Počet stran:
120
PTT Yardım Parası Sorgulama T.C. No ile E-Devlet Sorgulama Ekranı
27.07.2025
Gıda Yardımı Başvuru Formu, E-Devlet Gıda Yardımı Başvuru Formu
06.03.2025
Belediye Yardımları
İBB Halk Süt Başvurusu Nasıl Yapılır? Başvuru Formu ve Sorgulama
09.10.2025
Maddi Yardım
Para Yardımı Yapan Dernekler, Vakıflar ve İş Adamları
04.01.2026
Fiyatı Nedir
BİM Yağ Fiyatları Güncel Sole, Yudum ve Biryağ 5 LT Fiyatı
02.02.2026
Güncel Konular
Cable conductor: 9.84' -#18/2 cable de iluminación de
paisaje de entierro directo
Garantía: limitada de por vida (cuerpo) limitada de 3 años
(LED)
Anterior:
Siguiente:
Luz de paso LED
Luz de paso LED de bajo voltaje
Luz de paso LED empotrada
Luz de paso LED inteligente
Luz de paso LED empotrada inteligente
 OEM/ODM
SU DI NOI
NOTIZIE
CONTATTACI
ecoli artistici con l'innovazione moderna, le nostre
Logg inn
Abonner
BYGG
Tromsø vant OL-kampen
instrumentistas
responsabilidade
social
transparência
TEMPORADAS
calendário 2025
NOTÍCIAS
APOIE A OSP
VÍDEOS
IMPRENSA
==
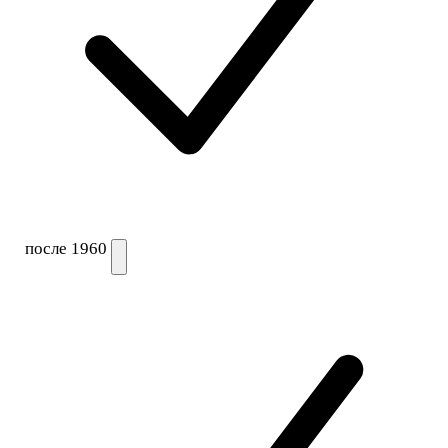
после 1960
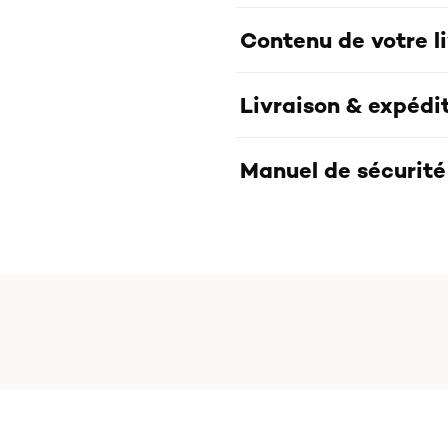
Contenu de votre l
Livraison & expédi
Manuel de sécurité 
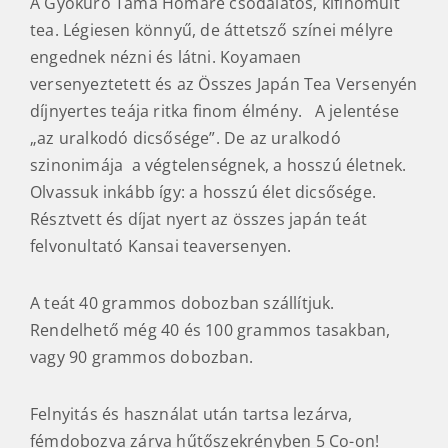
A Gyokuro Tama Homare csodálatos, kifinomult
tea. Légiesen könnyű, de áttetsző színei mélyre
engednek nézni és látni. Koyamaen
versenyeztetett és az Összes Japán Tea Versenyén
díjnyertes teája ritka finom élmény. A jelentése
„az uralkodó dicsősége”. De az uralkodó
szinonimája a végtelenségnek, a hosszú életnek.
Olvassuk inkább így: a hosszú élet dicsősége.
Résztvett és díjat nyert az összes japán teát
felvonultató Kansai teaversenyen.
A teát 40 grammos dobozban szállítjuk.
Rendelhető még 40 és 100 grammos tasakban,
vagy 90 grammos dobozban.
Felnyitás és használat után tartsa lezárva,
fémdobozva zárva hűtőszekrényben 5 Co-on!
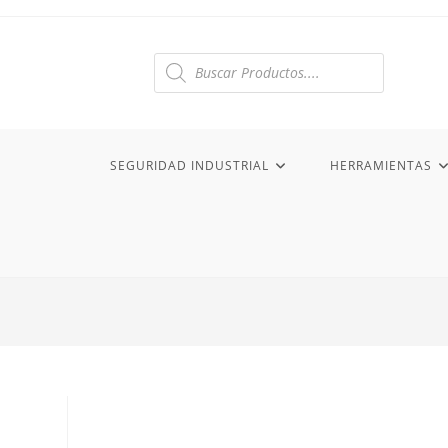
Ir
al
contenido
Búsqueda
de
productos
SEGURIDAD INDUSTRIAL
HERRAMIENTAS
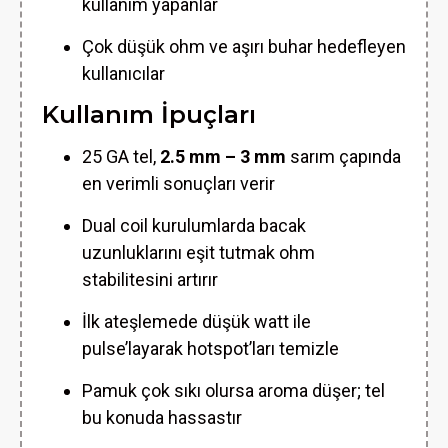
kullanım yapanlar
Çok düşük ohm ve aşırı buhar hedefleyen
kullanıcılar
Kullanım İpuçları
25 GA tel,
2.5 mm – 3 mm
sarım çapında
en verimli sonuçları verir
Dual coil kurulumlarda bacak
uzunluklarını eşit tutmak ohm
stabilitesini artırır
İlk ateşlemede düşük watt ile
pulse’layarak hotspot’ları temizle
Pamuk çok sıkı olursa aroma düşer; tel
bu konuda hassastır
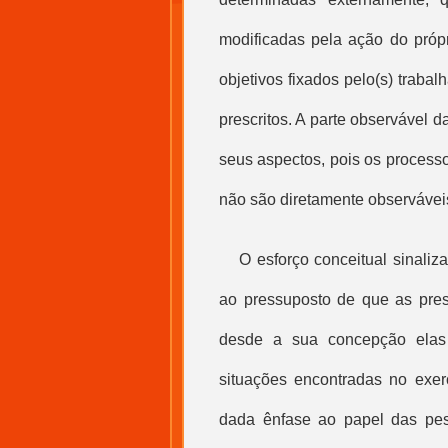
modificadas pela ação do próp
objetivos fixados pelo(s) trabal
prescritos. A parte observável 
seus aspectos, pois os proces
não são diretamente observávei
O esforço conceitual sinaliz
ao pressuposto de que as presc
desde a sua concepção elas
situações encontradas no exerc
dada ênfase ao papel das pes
---
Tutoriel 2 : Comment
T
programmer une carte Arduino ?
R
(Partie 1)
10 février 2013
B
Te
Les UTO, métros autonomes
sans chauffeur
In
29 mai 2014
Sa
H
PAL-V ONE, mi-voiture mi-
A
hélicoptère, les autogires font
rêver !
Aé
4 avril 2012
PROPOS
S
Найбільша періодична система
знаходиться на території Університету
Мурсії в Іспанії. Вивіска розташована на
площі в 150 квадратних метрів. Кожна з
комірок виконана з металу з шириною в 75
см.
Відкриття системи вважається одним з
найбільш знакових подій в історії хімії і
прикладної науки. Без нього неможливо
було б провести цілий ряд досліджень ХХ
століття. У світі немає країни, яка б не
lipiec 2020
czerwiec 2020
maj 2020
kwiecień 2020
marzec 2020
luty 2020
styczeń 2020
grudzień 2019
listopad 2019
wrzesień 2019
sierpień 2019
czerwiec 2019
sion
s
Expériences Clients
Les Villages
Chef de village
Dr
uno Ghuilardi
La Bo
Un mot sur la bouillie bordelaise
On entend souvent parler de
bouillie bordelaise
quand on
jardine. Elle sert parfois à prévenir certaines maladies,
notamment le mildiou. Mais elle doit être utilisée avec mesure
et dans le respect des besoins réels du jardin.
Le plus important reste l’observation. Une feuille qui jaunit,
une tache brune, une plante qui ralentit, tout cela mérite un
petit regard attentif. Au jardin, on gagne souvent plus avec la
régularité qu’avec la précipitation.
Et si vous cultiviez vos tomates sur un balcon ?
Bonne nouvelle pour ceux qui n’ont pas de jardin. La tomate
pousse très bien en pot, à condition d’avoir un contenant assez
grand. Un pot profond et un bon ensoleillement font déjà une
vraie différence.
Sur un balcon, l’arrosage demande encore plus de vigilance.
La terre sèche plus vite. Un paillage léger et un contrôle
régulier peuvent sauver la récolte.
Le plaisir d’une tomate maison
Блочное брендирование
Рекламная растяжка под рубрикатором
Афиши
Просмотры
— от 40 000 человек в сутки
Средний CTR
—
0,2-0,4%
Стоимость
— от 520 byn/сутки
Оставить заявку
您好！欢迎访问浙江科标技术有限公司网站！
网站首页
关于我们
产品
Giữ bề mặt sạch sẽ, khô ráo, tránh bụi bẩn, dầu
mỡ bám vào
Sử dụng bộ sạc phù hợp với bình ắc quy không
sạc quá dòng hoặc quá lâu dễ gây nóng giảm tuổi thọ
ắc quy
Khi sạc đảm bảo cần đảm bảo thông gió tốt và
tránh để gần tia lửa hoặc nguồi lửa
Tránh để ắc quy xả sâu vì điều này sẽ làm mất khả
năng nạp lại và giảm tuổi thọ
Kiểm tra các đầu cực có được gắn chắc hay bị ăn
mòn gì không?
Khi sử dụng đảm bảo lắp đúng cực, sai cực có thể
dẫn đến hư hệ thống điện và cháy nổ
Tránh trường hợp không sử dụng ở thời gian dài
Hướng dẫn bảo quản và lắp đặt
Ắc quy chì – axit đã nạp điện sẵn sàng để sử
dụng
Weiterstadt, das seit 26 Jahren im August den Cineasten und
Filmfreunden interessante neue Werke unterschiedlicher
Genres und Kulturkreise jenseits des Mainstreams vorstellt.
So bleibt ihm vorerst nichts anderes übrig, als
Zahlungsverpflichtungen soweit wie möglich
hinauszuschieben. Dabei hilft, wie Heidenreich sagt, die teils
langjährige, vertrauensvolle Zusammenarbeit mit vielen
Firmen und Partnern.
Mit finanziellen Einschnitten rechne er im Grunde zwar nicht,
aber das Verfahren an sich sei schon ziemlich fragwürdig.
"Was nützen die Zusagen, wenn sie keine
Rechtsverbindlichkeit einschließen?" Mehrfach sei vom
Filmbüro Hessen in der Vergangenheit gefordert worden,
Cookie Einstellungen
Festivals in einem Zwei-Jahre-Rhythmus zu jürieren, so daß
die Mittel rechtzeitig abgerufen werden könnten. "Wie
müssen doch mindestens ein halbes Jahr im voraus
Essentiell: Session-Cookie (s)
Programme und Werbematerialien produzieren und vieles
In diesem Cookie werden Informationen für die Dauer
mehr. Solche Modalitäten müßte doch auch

» AIM OF THE TASK: The answer must consist of every line from the data that holds the string "grammos".

» WRITTEN RESPONSE:
A teát 40 grammos dobozban szállítjuk.
Rendelhető még 40 és 100 grammos tasakban,
vagy 90 grammos dobozban.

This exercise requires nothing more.